> **WHAT IS REQUIRED**
Check the material that follows for the word "site" and say how many lines contain it, with no other words.

> **DATA EXCERPT**
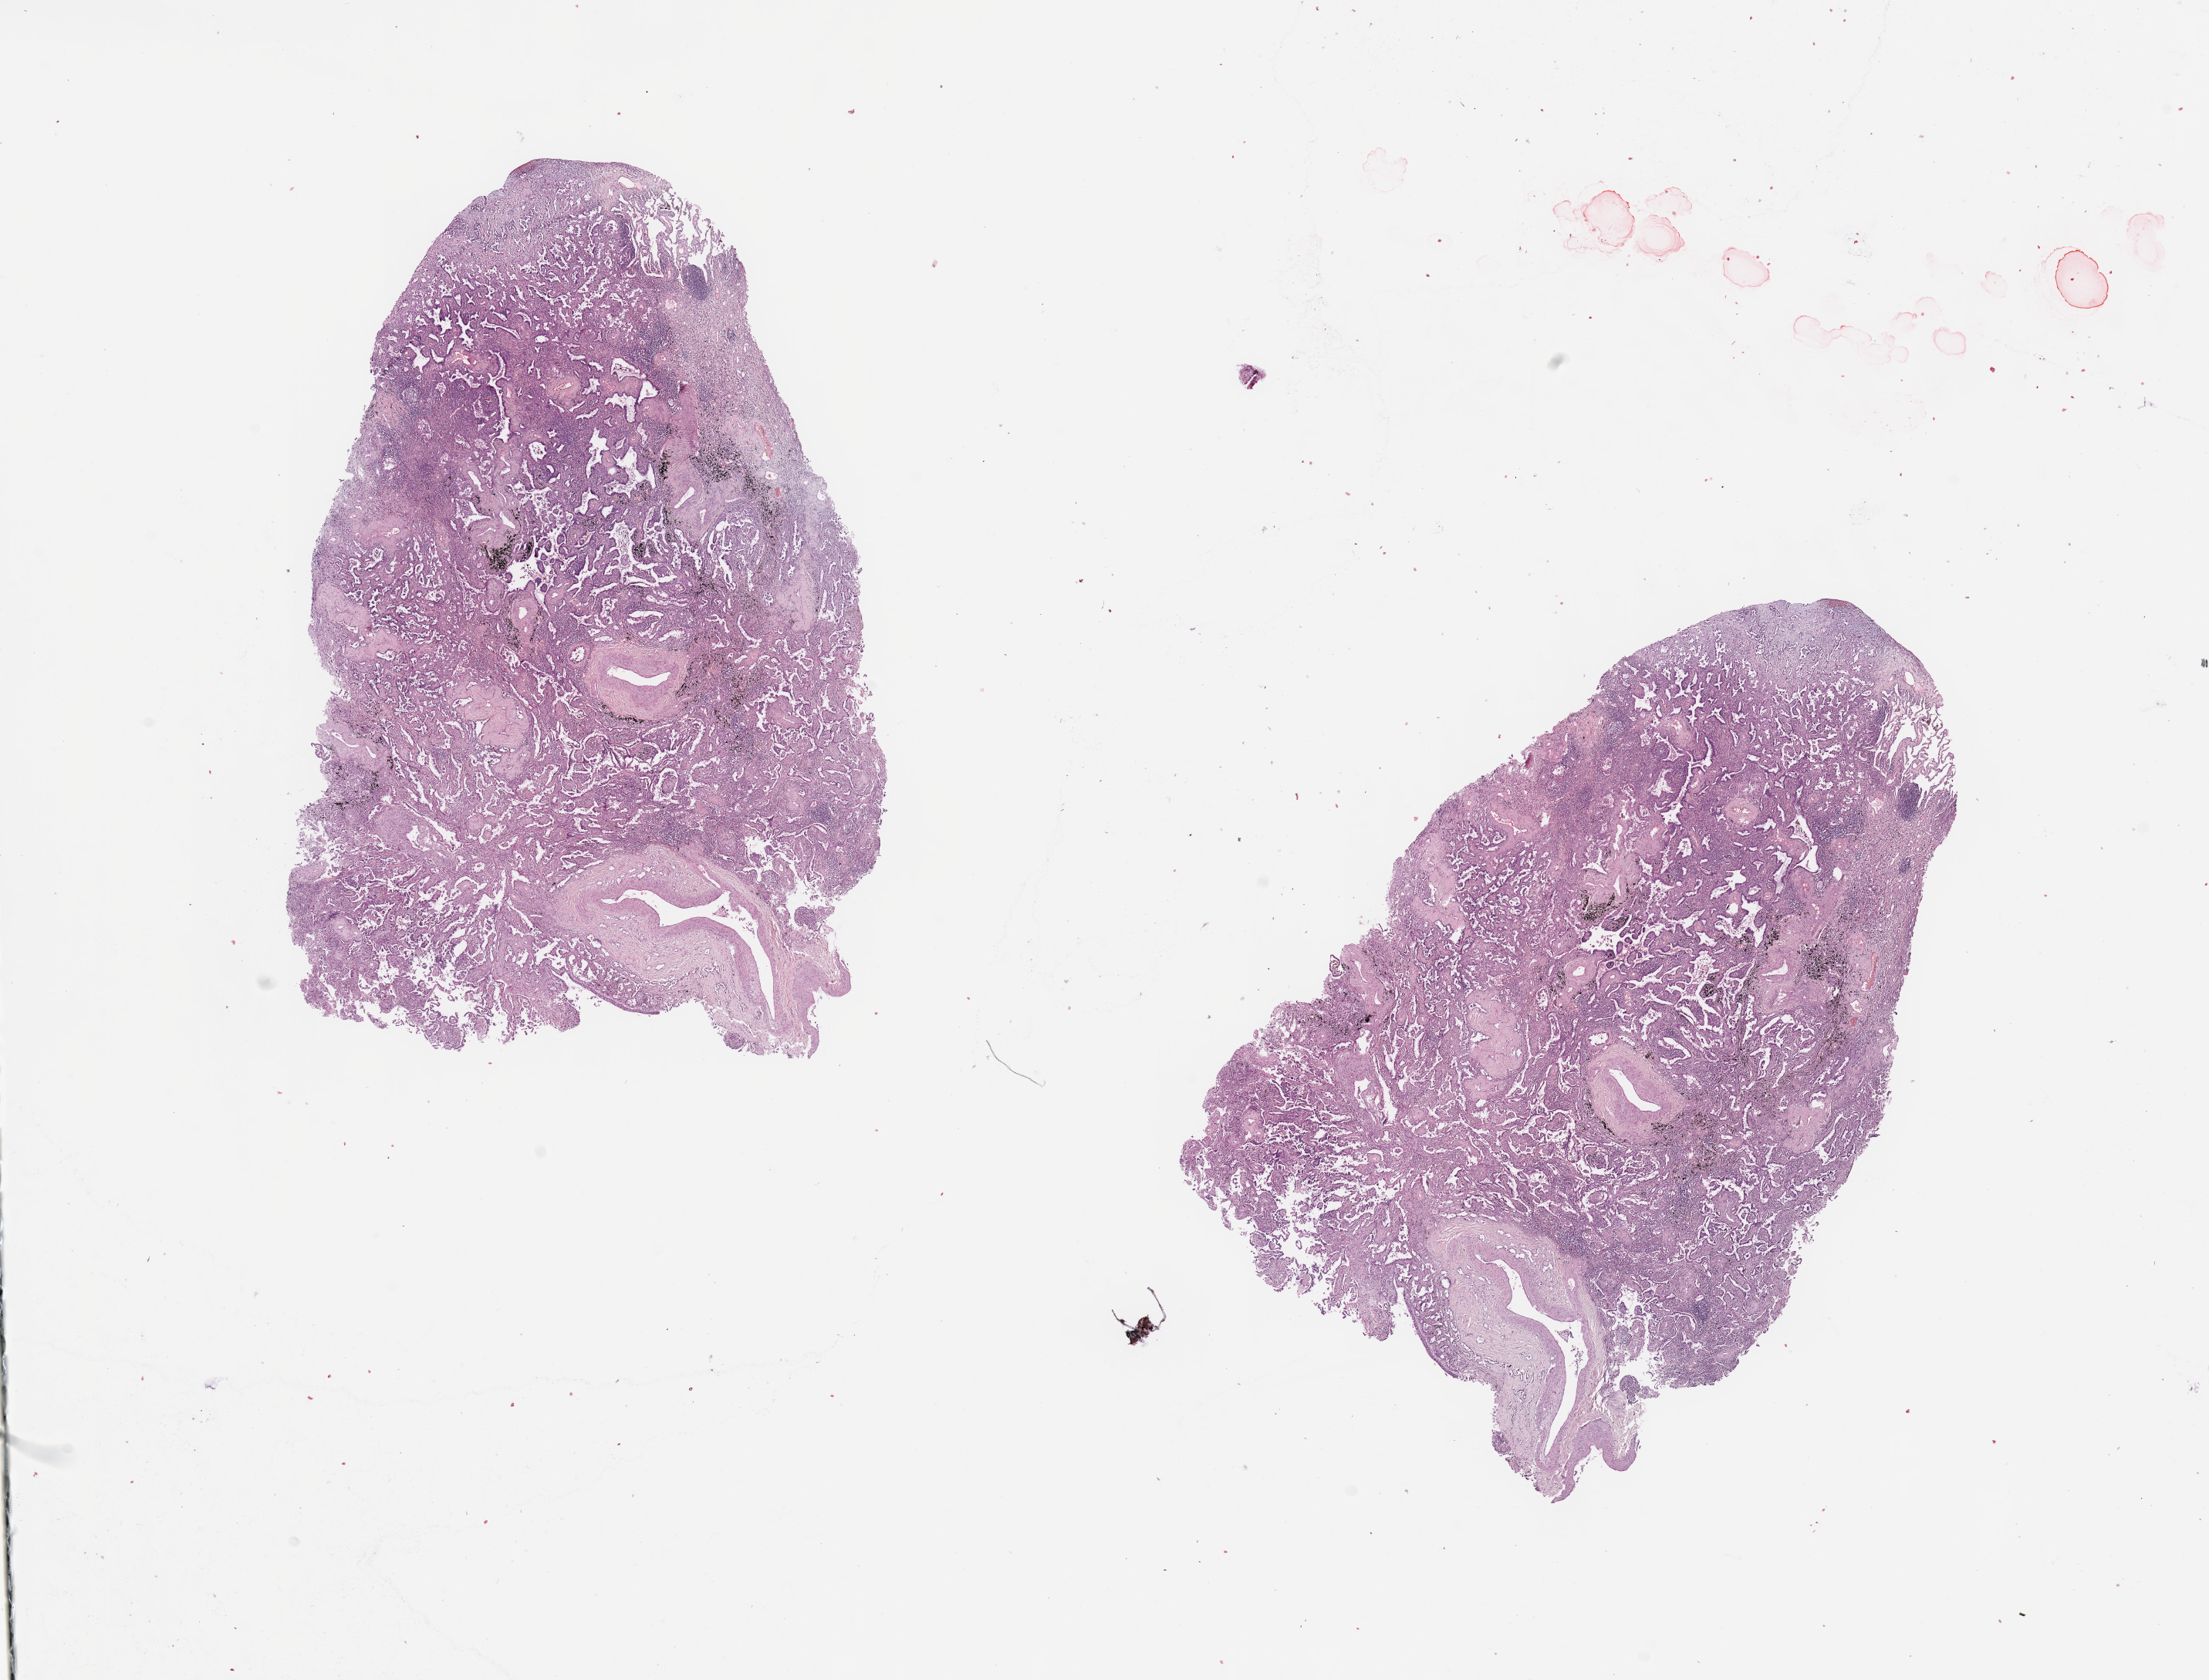
Hematoxylin and eosin (H&E) stained whole-slide image, shown as a low-resolution overview of the whole scanned area (about 22.6 x 17.2 mm); tumour tissue sample, sampled site: lung. 68-year-old male patient. Histologic grade: G2 (moderately differentiated). Composition of this section per pathologist review: tumour nuclei 60%, necrosis 0%.
* diagnosis: Adenocarcinoma, NOS
* AJCC pathologic stage: IA
* primary tumour site (as recorded): right middle lobe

> **RESPONSE**
2